Text under study:
With Mr Trump slammed for a racist ad, a slew of Republicans denounced for racially charged comments, a white supremacist group making robo-calls in Georgia and violence gripping the US, this vital election will be not only a referendum on Mr Trump, but on the state of America.
ANGER, HATE AND VIOLENCE IN CRITICAL VOTE
Democrats and Republicans were out in force the day before the country goes to the polls, fighting to seal knife-edge fights across the country on Tuesday, with all 435 seats in the House of Representatives, and 35 Senate seats up for grabs.
If the Democrats can win just 23 seats, they will gain the majority in the lower house, meaning they can prevent the President passing legislation.
The President's party usually performs poorly in the midterms, but a strong economy can favour the incumbent.
If he loses, commentators predict he may seize the opportunity to blame the Democrats for any failures in his efforts to gain support for the presidential election in 2020.
The partisan politics are stark, and show how bitterly the US is divided. Mr Trump's side has the edge with white, male, older and less educated voters. The Democrats are ahead with female, minority ethnicity and college-educated Americans.
Tensions over race, gender, class and education have turned this vote into a high-stakes judgment on who Americans really are. Rage, hatred and violence have torn through the country.

Data to examine:
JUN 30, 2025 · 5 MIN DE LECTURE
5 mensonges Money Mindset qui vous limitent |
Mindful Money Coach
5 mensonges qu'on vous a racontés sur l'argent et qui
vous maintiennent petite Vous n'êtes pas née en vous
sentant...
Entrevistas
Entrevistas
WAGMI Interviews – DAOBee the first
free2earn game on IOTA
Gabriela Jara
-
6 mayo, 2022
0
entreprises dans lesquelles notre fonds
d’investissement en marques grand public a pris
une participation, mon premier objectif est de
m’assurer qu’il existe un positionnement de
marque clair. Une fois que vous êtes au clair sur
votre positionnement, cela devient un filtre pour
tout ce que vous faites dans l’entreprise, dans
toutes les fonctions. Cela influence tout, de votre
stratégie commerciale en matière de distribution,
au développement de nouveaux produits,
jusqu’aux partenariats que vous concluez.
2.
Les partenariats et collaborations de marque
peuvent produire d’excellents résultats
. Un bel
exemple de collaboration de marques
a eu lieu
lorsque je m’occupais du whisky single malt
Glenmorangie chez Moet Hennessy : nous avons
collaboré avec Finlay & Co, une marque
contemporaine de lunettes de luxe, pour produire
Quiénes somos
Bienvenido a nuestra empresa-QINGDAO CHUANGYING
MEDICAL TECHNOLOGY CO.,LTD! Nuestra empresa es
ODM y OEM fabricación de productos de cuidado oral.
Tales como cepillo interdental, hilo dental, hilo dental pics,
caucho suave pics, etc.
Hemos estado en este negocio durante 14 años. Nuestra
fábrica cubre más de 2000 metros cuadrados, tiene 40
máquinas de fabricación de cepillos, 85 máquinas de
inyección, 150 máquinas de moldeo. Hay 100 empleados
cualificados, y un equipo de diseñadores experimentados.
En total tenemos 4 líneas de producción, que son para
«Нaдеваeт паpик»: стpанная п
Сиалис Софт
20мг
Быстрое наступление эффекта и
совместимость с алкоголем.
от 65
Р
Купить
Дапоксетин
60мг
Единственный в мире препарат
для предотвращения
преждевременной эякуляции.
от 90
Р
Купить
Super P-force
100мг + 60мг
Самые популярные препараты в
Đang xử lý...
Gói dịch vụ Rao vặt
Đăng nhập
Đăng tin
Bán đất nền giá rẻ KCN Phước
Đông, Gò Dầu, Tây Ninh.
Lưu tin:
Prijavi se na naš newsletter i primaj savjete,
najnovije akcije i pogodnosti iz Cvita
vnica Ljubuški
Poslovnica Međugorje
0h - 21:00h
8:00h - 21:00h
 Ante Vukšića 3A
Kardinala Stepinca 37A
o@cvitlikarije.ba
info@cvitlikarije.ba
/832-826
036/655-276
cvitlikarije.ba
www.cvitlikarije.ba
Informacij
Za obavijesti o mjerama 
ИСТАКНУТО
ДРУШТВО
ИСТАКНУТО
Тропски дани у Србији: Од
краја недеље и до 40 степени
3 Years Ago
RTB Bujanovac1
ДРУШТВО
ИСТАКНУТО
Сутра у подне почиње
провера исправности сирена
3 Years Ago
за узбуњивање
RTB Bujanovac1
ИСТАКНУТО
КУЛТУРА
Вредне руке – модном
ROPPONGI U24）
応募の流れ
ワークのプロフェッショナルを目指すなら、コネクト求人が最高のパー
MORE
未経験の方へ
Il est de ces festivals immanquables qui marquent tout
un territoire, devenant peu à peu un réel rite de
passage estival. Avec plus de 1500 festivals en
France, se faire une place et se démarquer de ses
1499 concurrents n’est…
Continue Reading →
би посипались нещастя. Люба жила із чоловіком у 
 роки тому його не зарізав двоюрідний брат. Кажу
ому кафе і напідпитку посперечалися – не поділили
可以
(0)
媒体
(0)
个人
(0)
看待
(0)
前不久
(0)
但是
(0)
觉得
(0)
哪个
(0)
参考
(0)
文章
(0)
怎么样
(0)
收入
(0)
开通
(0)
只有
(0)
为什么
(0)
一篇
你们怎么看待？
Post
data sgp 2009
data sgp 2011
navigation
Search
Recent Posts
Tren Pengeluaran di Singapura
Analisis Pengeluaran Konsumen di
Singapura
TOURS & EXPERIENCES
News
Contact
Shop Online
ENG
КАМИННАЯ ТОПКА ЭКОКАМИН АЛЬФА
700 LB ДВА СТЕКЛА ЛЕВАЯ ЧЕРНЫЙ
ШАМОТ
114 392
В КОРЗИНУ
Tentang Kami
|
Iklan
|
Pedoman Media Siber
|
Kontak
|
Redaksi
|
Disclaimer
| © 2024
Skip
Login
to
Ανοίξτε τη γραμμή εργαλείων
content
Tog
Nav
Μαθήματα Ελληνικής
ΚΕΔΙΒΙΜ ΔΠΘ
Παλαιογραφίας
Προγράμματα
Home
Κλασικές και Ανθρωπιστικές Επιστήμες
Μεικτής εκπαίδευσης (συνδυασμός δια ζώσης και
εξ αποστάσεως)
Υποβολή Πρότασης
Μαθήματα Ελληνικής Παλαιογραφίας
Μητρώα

Brief 1:
Please rewrite the passage on the US midterm vote between "If the Democrats" and "election in 2020.", inclusive, with "the lower house" changed to "the House of Representatives".
Brief 2:
Write the next part of the passage on the US midterm vote, picking up right after its final sentence.

Task output 1:
If the Democrats can win just 23 seats, they will gain the majority in the House of Representatives, meaning they can prevent the President passing legislation.
The President's party usually performs poorly in the midterms, but a strong economy can favour the incumbent.
If he loses, commentators predict he may seize the opportunity to blame the Democrats for any failures in his efforts to gain support for the presidential election in 2020.

Task output 2:
Cesar Sayoc mailed pipe bombs packed with glass to Democrats and Trump critics. Robert Bowers is charged with killing 11 people at a Pittsburgh synagogue in what has been called the worst anti-Semitic crime in US history.
Mr Trump has denied responsibility, blaming the media, but his bitter words tell a different story. The President called hopeful immigrants "the worst scum in the world" at a rally in West Virginia, and even suggested migrants who throw stones should be shot.
Mr Obama warned on Friday: "The character of our country is on the ballot."
He said the country had "seen repeated attempts to divide us with rhetoric designed to make us angry and make us fearful, that's designed to exploit our history of racial and ethnic and religious division".
Andrew Gillum, who could become Florida's first black governor, said of his Republican rival on Wednesday: "I'm not calling (Ron) DeSantis a racist, I'm simply saying the racists believe he's a racist."
Mr DeSantis caused fury when he warned Floridians in August not to "monkey this up" by voting for Mr Gillum. On Saturday, US Agriculture Secretary Sonny Perdue said at an event for Mr DeSantis that the Florida governor's race was "cotton-pickin' important," which was again seen as a racist reference to Mr Gillum.
"He should go back to Georgia," said the Democrat of Mr Perdue, former governor of the state. "We're trying our very best to end this campaign on a high note."
Mr Gillum said a vote for him was a vote against Mr Trump.
BRACED FOR SURPRISES
There are fiercely contested races are everywhere, ensuring these elections will be as dramatic as they come.
Steve King, an Iowa Republican, is also just narrowly ahead of his opponent after a series of racist remarks and an interview with a publication associated with neo-Nazis.
Democrat Stacey Abrams, who could be the first female African American governor in the US if she beats Brian Kemp in Georgia, was the target of racist robo-calls made to homes in the state.
She slammed her opponent's "overarching architecture of voter suppression, of ostracisation, of demeaning and dehumanising people" and declared "the best antidote to his antics is to actually turn out and engage."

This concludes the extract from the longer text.